* How to complete this task *
Once you find the line with "хлеб пшеничный (обед), Жиры x10: 77 -> 60" in the entries below, return exactly every line from it through the line with "чай с сахаром каркаде, Жиры x10: 83 -> 74".
-- Dataset content follows --
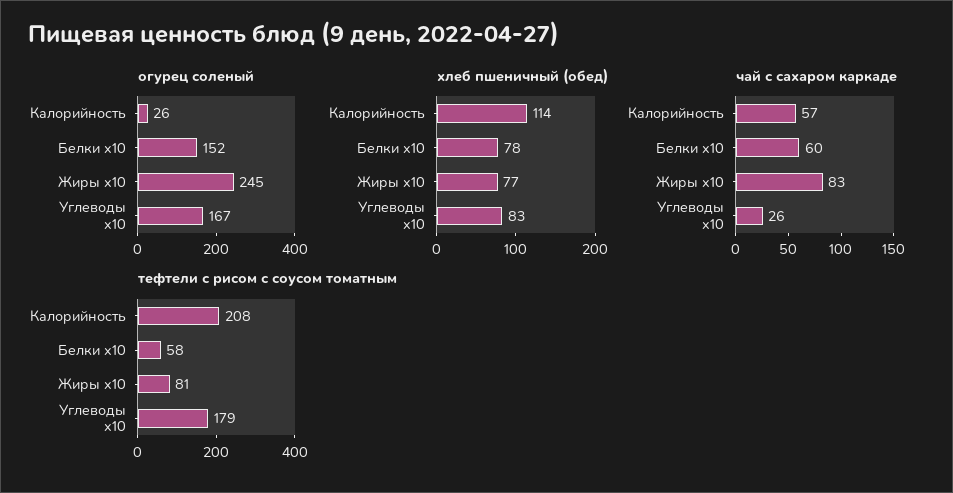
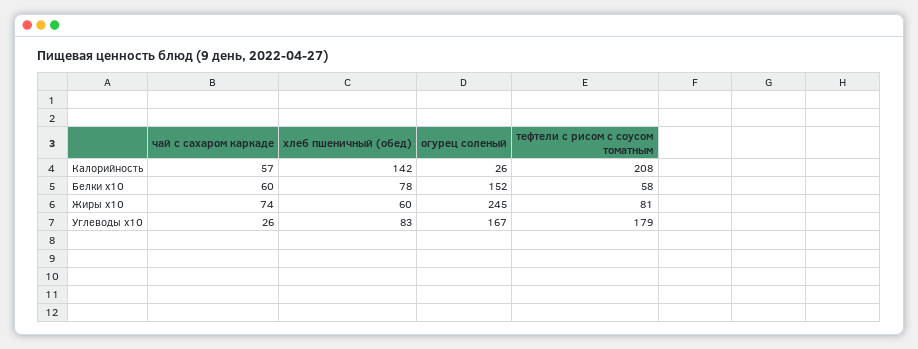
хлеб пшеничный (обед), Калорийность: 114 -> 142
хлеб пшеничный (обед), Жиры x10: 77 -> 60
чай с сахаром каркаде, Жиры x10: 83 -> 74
-- Dataset content concluded --
-- Dataset content follows --
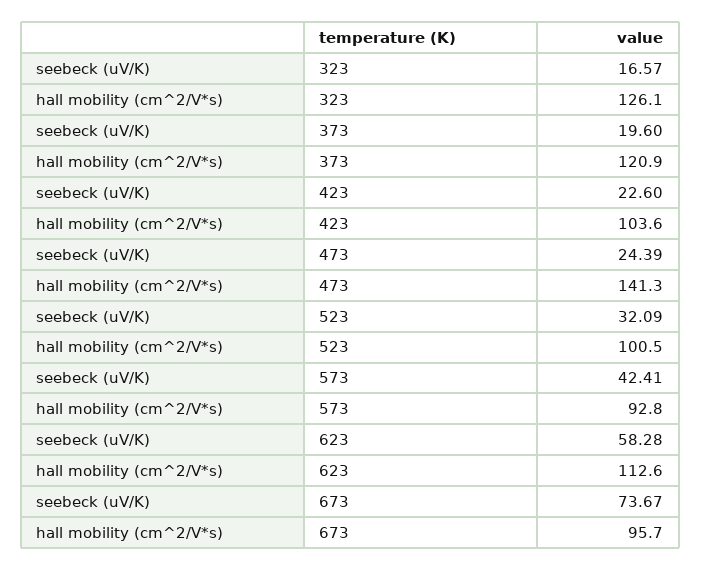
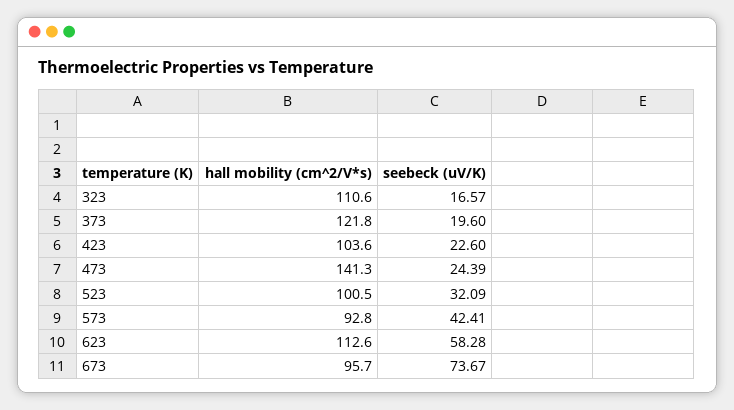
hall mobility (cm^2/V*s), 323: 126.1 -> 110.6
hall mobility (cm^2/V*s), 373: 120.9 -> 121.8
-- Dataset content concluded --
* Written reply *
хлеб пшеничный (обед), Жиры x10: 77 -> 60
чай с сахаром каркаде, Жиры x10: 83 -> 74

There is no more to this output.